# Document section:
------------

This issue will likely end up as a blocker for microbiomedata/nmdc-server#354 because we need to know the file types inside the database to perform the queries. I can do most of the engineering using the mapping from the client side code, but I don't think those values are necessarily what we want exposed in the bulk download UI.

@dehays
Copy link
Contributor

dehays commented Jun 10, 2021

@wdduncan Can the change that Chris describes above be included among those schema changes you will be completing for this schema version? I can work with Shane, Sam and others to get values for those descriptions.

@wdduncan
Copy link
Contributor

I can make the changes. Can you get me a list of file types for to include in the enum?

@wdduncan
Copy link
Contributor

In the schema, I've created the follow list of file enums.
@SamuelPurvine @jbeezley @jbeezley @jeffbaumes @cmungall @turbomam Please let me know what I need to edit.

file_type_enum:
    permissible_values:
      assembly_contigs.fna: 
        description: Final assembly contigs fasta.

------------

# Supplied material:
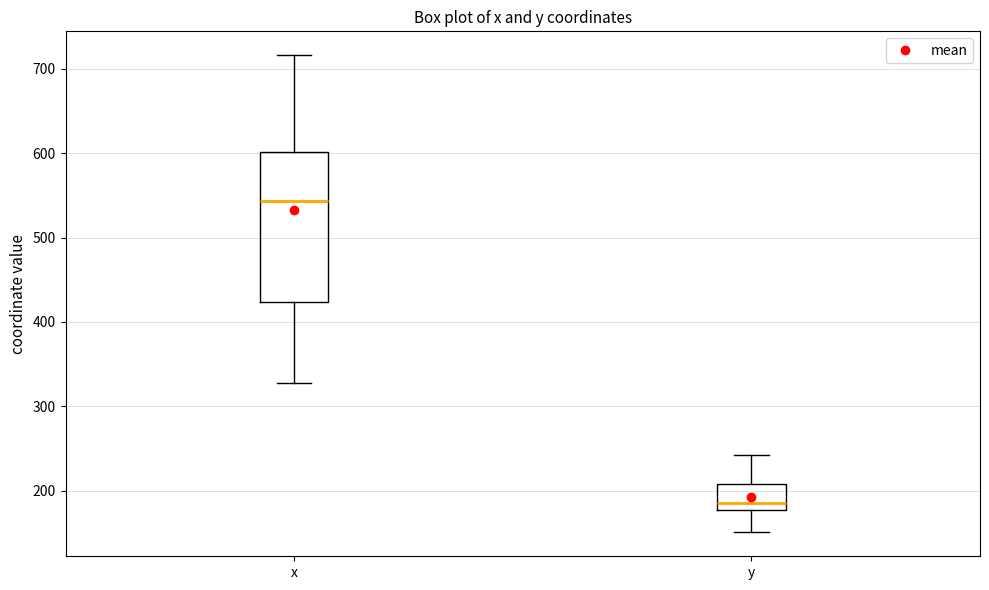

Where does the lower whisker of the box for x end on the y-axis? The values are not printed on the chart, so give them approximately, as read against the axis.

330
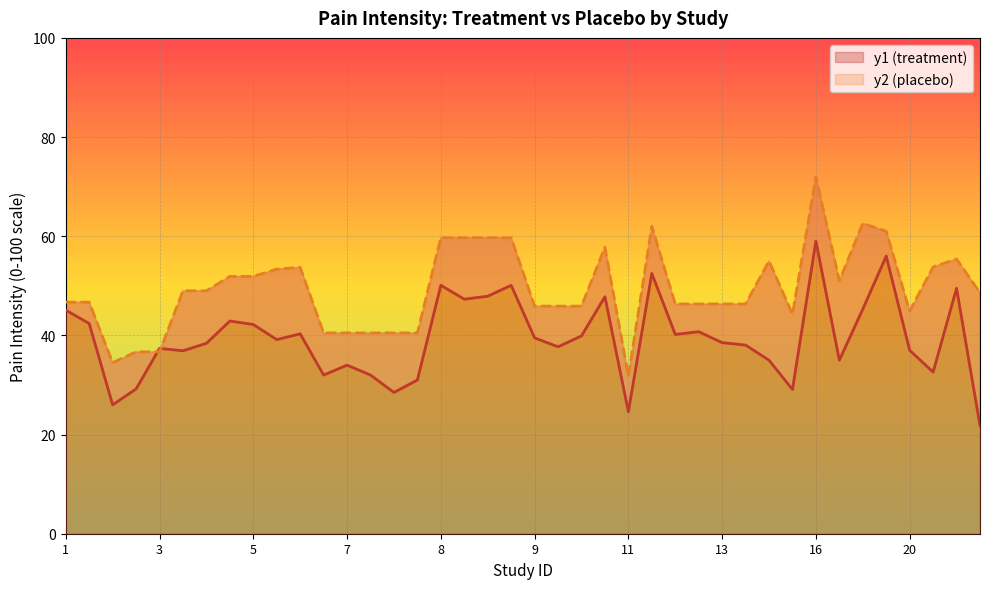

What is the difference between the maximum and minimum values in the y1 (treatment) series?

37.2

------------

# Tasks to perform:
A - List each distinct username that appears with an @ sign in the file-type schema discussion, counting repeated ones once.
B - Pick up the file-type schema discussion from its final line and write what comes next.

# Answer set:
A -
@dehays
@wdduncan
@SamuelPurvine
@jbeezley
@jeffbaumes
@cmungall
@turbomam

B -
      assembly_scaffolds.fna:
        description: Final assembly scaffolds fasta.
      assembly.agp:
        description: An AGP format file describes the assembly.
      filterStats.txt:
        description: Reads QC summary statistics
      filtered.fastq.gz:
        description: Reads QC result fastq (clean data)
      mapping_stats.txt :
        description: Assembled contigs coverage information 
      pairedMapped_sorted.bam:
        description: Sorted bam file of reads mapping back to the final assembly.
      KO TSV:
        description: Tab delimited file for KO annotation.
      EC TSV:
        description: Tab delimited file for EC annotation.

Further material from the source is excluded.